§ **Material provided**:
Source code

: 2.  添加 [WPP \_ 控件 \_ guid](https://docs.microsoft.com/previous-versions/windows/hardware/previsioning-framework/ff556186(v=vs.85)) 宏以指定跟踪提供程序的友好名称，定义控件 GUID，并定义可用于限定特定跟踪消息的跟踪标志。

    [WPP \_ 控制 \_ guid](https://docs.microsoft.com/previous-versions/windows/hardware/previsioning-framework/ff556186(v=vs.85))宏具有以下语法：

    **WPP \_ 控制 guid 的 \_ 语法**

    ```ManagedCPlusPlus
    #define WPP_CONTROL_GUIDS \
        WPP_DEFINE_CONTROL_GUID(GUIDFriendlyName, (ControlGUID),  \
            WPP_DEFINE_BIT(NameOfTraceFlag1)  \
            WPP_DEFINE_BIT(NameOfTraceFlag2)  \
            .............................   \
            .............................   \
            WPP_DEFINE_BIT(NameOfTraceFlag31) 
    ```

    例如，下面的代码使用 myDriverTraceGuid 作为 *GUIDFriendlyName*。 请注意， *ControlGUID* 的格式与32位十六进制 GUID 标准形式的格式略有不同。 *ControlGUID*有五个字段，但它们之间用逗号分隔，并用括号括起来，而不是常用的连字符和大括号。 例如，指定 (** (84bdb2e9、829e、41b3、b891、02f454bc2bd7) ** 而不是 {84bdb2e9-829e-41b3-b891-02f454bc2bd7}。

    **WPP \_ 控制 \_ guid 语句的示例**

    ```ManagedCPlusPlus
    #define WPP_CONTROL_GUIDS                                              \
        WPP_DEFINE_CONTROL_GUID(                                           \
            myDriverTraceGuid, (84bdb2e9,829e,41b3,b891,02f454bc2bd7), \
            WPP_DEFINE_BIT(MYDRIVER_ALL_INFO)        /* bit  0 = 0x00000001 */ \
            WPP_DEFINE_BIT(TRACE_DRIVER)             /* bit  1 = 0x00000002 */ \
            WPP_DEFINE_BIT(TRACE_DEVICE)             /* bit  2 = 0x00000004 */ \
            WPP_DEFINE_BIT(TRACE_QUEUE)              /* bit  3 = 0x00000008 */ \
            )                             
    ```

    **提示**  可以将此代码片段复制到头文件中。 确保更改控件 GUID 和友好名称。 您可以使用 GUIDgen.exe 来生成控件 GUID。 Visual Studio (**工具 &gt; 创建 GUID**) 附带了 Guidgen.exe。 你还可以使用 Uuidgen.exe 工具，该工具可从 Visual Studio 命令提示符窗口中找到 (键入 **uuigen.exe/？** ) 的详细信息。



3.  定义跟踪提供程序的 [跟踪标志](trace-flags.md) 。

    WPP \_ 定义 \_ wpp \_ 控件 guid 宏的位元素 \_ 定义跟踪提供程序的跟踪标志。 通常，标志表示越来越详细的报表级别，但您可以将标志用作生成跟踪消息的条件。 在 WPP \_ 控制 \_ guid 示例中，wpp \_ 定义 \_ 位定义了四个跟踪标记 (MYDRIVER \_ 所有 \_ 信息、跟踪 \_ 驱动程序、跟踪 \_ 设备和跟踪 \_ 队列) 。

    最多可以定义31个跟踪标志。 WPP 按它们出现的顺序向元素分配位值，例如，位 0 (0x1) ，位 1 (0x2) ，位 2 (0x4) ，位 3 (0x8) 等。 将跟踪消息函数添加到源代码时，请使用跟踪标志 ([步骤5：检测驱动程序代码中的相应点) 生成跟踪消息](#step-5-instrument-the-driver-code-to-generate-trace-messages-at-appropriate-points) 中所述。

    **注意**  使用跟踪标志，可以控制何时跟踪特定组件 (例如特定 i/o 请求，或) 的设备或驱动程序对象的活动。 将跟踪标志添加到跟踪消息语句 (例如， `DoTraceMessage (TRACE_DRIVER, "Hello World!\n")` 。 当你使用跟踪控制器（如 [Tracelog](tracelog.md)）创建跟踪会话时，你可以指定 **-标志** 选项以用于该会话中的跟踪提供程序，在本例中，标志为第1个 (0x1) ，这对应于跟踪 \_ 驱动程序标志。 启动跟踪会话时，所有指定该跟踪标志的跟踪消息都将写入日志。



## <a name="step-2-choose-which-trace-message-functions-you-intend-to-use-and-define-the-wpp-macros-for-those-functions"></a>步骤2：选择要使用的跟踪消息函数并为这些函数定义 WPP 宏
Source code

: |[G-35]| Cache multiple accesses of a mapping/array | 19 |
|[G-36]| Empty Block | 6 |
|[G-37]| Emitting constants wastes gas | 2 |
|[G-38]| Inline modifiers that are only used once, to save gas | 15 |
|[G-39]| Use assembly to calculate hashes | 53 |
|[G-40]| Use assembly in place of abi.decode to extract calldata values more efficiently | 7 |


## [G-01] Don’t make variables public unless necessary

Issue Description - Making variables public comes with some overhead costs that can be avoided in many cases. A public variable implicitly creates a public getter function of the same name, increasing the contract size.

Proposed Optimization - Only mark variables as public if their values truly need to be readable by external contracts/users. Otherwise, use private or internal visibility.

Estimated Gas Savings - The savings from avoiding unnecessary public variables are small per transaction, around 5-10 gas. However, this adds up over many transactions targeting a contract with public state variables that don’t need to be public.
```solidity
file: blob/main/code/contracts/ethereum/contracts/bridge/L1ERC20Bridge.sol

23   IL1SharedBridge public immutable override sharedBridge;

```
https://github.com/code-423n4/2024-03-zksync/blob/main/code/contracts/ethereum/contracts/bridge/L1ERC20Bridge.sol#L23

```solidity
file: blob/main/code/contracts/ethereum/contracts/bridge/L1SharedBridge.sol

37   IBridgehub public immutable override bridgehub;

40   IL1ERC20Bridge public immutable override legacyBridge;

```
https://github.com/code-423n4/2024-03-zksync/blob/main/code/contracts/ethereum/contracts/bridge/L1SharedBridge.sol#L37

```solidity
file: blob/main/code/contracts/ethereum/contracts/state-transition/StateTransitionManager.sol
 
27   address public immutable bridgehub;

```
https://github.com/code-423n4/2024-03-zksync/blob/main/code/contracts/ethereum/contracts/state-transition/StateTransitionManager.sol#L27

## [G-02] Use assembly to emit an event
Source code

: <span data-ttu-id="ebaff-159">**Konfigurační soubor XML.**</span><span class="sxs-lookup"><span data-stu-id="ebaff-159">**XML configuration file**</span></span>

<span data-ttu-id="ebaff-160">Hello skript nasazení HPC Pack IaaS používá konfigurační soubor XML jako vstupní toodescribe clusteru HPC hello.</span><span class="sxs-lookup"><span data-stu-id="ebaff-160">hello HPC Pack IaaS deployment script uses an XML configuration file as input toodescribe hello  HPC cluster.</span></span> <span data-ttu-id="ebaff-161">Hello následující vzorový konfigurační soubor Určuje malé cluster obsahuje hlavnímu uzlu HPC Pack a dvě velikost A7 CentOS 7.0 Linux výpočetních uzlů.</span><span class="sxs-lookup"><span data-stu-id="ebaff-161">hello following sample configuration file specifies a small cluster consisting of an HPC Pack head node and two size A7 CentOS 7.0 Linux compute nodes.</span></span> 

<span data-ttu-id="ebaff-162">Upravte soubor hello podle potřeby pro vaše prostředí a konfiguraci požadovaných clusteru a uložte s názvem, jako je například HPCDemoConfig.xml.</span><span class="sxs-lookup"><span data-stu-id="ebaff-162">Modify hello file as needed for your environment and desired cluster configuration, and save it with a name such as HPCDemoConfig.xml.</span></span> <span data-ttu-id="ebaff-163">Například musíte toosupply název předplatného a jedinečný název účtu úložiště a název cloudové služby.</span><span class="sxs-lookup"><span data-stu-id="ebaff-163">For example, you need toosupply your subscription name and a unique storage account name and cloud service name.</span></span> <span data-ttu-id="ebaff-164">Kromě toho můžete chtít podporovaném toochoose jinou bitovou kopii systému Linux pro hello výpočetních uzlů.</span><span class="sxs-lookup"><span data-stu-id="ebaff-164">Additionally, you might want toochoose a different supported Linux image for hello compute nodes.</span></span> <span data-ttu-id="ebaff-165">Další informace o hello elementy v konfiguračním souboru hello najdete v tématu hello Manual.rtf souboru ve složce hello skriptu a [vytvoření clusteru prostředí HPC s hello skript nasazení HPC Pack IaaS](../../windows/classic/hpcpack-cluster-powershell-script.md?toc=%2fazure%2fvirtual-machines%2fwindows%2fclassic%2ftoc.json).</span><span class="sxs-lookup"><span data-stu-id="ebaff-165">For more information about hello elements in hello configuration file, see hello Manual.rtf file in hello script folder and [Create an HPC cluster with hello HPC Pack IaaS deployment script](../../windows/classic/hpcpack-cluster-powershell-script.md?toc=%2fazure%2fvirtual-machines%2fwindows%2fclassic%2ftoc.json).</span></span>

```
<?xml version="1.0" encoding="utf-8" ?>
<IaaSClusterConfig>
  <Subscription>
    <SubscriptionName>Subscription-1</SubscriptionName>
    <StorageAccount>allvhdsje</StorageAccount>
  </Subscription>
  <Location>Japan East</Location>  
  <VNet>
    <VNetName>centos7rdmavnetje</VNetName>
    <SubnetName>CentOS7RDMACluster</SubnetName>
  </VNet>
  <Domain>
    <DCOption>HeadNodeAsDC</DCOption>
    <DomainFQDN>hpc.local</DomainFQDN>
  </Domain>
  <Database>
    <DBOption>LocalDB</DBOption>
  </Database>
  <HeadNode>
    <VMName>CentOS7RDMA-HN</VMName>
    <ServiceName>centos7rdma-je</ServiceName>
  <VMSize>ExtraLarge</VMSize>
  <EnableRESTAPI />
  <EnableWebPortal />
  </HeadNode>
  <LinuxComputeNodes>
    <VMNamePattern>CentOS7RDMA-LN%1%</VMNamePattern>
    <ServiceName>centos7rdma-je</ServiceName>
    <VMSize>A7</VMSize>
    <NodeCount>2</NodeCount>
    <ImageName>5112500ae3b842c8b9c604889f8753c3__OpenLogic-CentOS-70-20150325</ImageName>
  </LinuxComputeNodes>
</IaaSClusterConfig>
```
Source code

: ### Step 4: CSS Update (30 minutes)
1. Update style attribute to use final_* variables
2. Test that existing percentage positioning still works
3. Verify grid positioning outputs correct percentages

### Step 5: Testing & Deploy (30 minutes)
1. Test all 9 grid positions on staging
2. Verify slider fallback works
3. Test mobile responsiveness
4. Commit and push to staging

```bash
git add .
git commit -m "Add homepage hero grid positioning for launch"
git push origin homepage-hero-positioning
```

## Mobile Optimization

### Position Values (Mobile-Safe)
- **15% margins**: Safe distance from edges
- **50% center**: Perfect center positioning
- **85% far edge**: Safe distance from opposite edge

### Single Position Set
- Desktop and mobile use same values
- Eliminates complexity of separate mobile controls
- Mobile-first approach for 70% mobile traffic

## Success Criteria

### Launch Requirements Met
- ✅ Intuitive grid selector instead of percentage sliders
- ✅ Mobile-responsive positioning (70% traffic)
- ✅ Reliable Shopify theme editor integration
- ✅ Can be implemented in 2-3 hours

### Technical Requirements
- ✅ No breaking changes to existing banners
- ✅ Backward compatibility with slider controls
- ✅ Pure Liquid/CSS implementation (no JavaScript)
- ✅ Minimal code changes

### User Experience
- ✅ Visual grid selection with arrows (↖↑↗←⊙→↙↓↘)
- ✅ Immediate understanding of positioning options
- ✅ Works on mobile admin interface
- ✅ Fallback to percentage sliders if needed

§ **To do**: From the material above, copy each line that includes the word "many".

§ **Output for this task**:
Issue Description - Making variables public comes with some overhead costs that can be avoided in many cases. A public variable implicitly creates a public getter function of the same name, increasing the contract size.
Estimated Gas Savings - The savings from avoiding unnecessary public variables are small per transaction, around 5-10 gas. However, this adds up over many transactions targeting a contract with public state variables that don’t need to be public.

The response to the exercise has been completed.